The ¹¹B NMR measurements were done using a part (13.6 g) from the large specimen (MNHN 23874) from Les Petites-Armoises. After dissolution of the carbonate with 10 M HCl, the organic residue was obtained as described above. Then the residue was directly extracted with a minimum volume (0.5 mL) of DMSO-d6. The ¹¹B NMR spectrum (192.54 MHz) was recorded at 298 K on a Bruker Avance DRX 600 NMR spectrometer using a 5-mm inverse triple probe (¹H, ¹³C, broadband) with triple-axis gradient coils. ¹¹B NMR chemical shifts were referenced externally to boron trifluoride etherate. The broad background signal from any boron-containing glasses used in the probe or in the sample tube was removed during the processing using Topspin version 2.1 (Bruker). Conversion of the experimental digital-filtered raw data to analog-filtered data was followed by backward linear prediction of the first 64 data points using 128 coefficients.

CD Spectroscopy.

CD spectra of individual pigments were recorded in DMSO at 20 °C on a Jasco J-810 spectropolarimeter using 1-mm quartz cuvettetes. Spectra were obtained by accumulation of 16 scans over the 250- to 600-nm wavelength range, and then smoothed using a 25-point Savitzky–Golay filter.

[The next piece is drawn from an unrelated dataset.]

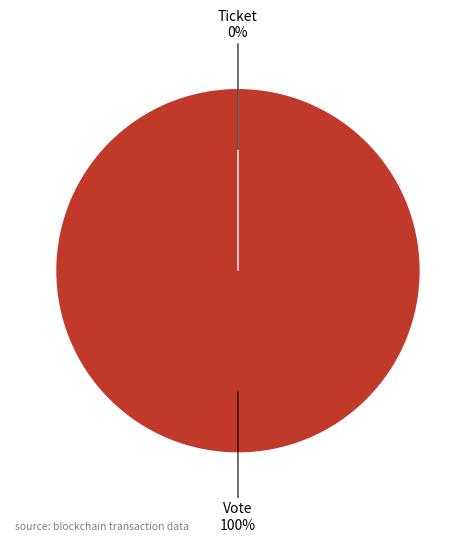

To the nearest percent, what portion does Vote represent?

100%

Concentrations of the sample solutions were in the range of 6.3–11.6 μmol L⁻¹, as determined on a Varian CARY 100 Bio UV-visible spectrophotometer based on the long-wavelength absorption maximum of the crude pigment isolate in DMSO.

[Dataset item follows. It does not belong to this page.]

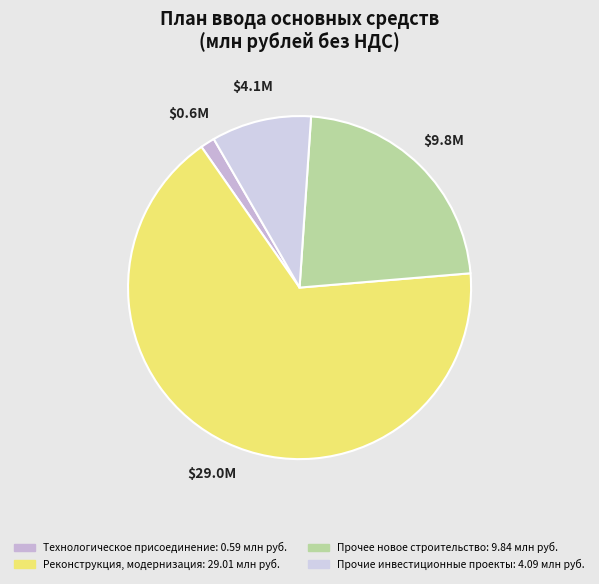

Which slice represents more than half of the pie?

Реконструкция, модернизация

Boron Elemental Analysis of Carbonate.

The boron concentration of the oolitic limestone matrix of a S. jurassica specimen (NHMUK PAL PB V 67825) from Foss Cross was determined by laser ablation inductively coupled plasma MS. Data were acquired using a GeoLasC laser ablation system (MicroLas; wavelength 193 nm) and analyzed with a ELAN 6100 DRC quadrupole mass spectrometer (PerkinElmer). Boron concentrations from single hole measurements of matrix components and cement were in the range of 4.5–15.7 ppm.